■ **Task**
Pictures aside, quote the whole listing exactly.

■ **Recorded data**

○ ○ ○ ○ ○ ○ ○

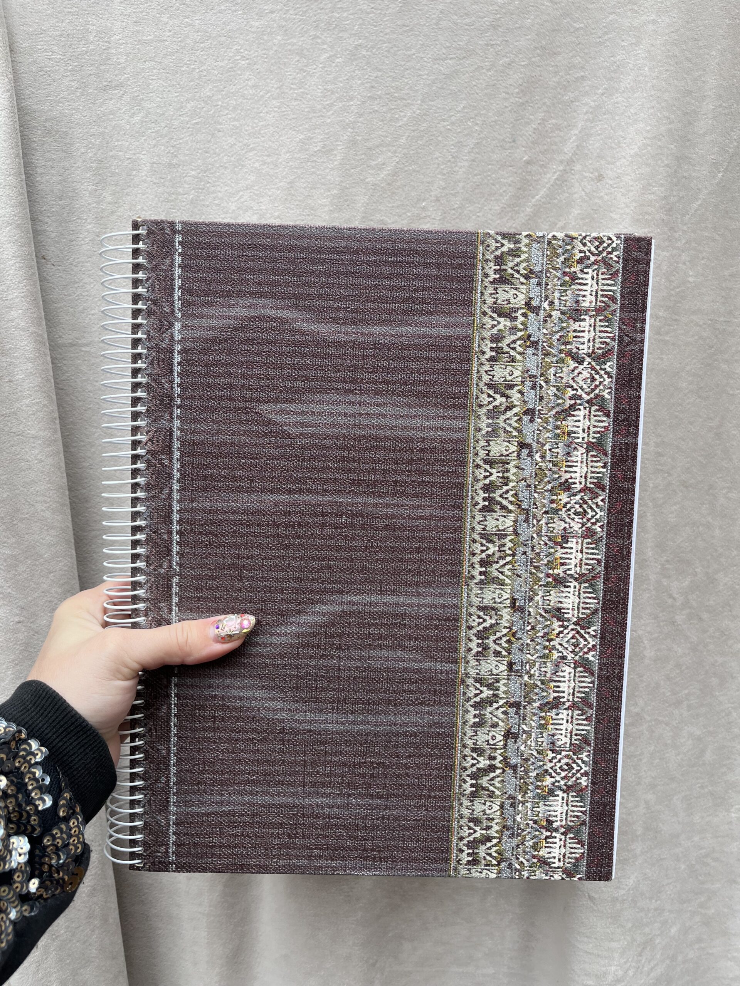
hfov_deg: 53.1
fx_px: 741
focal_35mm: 26
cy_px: 493
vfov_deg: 67.3
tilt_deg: -9.2
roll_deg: -0.4
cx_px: 370
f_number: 1.6
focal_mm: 5.1
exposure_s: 1/238
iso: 40
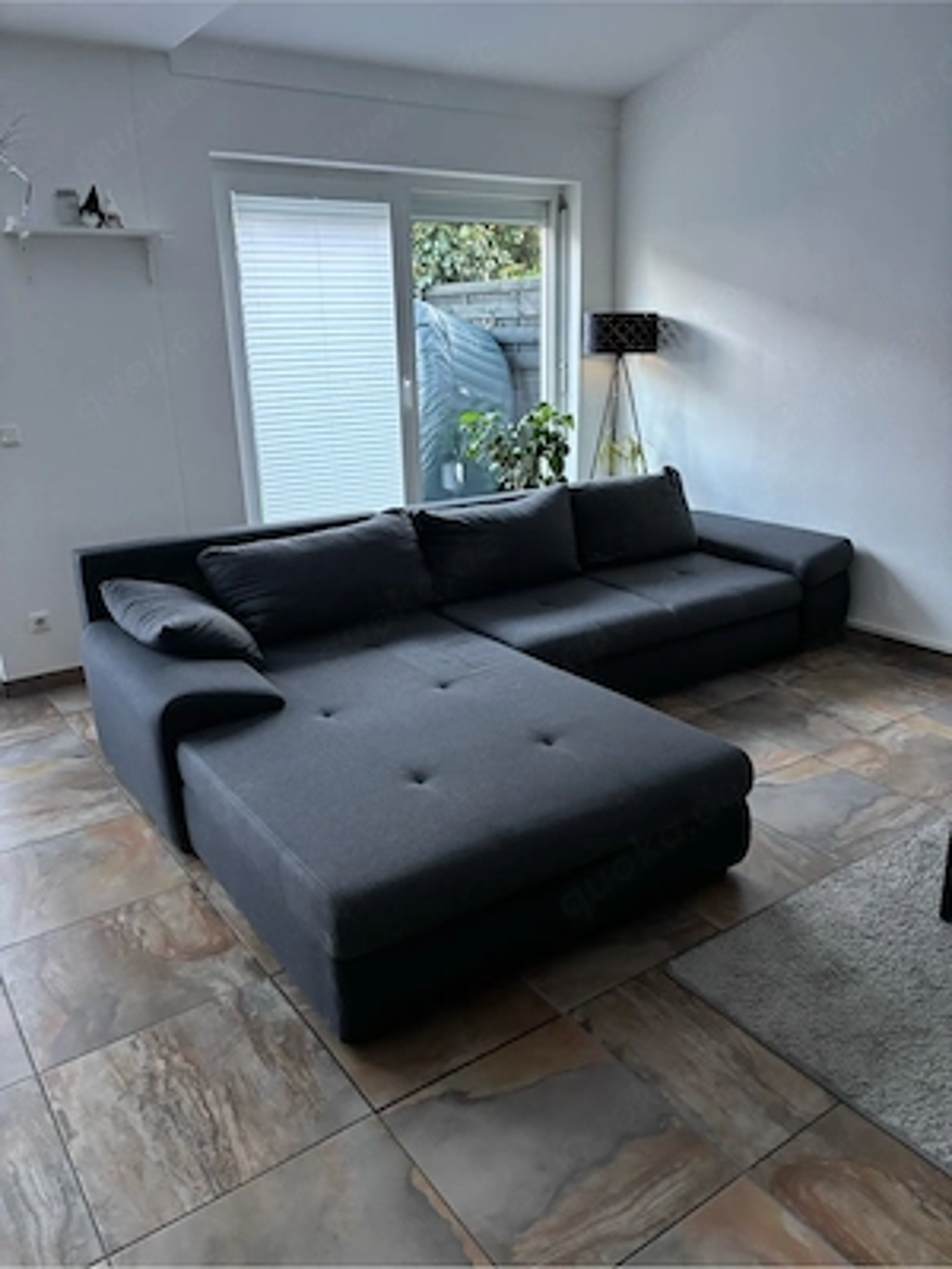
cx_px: 476
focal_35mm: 26
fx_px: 953
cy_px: 634
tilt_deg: -18.3
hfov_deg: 53.1
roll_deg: +0.9
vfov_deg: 67.3
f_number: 1.6
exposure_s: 1/60
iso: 400
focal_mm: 5.96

○ ○ ○ ○ ○ ○ ○

■ **Task output**
hfov_deg: 53.1
fx_px: 741
focal_35mm: 26
cy_px: 493
vfov_deg: 67.3
tilt_deg: -9.2
roll_deg: -0.4
cx_px: 370
f_number: 1.6
focal_mm: 5.1
exposure_s: 1/238
iso: 40
cx_px: 476
focal_35mm: 26
fx_px: 953
cy_px: 634
tilt_deg: -18.3
hfov_deg: 53.1
roll_deg: +0.9
vfov_deg: 67.3
f_number: 1.6
exposure_s: 1/60
iso: 400
focal_mm: 5.96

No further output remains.